Available records below:

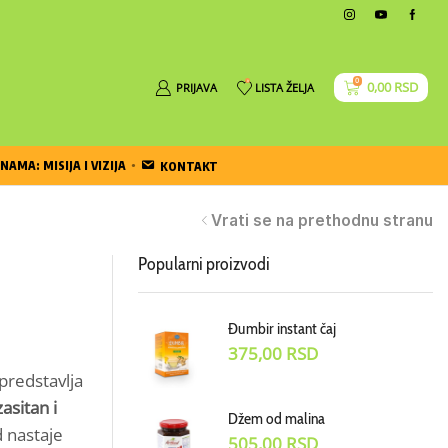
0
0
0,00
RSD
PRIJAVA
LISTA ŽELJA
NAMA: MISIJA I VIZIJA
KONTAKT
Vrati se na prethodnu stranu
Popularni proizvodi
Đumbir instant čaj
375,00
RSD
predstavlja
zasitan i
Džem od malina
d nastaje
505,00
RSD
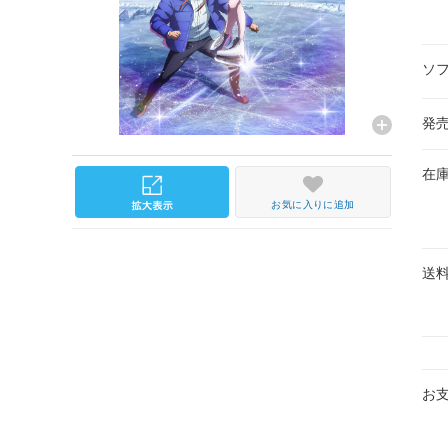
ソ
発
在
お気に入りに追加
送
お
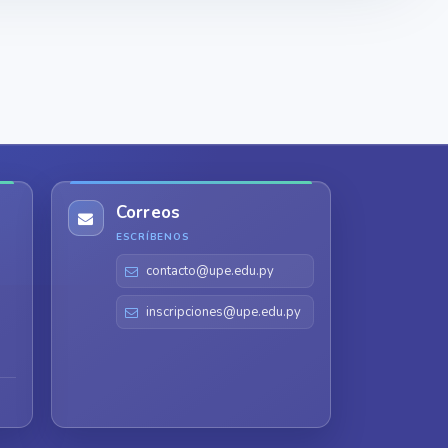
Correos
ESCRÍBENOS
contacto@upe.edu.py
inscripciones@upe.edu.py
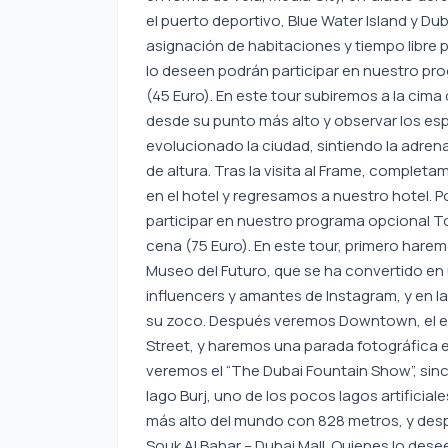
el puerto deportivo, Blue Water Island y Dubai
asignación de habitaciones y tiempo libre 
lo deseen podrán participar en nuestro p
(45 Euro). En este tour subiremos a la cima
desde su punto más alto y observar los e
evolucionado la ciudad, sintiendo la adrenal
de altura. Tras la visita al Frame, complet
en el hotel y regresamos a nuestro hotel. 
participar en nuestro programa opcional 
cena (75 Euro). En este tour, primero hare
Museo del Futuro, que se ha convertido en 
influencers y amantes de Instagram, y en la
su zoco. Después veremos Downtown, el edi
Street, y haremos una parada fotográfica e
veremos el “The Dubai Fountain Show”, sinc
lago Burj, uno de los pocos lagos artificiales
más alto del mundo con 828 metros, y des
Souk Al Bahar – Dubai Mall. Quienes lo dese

End of Available records.
Available records below:

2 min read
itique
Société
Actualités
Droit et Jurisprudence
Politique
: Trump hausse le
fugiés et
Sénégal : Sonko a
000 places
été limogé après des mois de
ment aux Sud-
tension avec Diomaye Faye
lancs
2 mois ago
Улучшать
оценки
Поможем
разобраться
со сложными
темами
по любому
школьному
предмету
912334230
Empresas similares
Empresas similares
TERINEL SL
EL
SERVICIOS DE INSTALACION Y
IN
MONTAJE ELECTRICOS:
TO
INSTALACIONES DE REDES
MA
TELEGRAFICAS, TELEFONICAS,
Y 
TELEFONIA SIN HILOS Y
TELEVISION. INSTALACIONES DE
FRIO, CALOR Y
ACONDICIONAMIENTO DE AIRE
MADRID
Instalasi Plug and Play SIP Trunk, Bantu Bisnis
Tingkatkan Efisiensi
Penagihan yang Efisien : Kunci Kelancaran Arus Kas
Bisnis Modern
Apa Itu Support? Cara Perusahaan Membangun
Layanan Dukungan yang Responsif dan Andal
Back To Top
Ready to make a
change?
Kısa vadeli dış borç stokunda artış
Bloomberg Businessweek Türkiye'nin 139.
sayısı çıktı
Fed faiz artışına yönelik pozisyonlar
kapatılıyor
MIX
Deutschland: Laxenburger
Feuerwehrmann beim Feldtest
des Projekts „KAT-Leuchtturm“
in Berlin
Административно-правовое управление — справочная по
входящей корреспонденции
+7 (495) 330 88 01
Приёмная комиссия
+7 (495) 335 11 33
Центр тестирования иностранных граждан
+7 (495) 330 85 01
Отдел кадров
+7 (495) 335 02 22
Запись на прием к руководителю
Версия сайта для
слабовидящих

End of Available records.
Available records below:

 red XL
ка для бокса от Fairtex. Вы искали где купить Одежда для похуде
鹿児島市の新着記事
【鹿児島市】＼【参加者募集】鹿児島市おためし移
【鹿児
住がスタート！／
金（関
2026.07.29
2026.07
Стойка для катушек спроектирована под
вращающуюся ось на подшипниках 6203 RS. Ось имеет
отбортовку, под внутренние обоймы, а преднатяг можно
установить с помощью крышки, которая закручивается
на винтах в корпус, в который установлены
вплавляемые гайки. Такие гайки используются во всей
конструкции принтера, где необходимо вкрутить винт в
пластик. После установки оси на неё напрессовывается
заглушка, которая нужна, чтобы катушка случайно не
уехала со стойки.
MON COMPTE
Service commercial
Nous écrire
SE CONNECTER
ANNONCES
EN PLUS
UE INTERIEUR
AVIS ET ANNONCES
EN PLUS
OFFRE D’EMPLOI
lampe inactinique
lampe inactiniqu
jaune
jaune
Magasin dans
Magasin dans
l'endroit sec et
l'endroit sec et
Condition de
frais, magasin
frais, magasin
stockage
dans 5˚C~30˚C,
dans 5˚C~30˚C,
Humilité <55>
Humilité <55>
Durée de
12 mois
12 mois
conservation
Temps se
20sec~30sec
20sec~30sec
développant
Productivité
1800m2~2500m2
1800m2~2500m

End of Available records.

__Directive__
Your answer should consist of all lines above that include the string "Euro".

__Response to this task__
(45 Euro). En este tour subiremos a la cima
cena (75 Euro). En este tour, primero hare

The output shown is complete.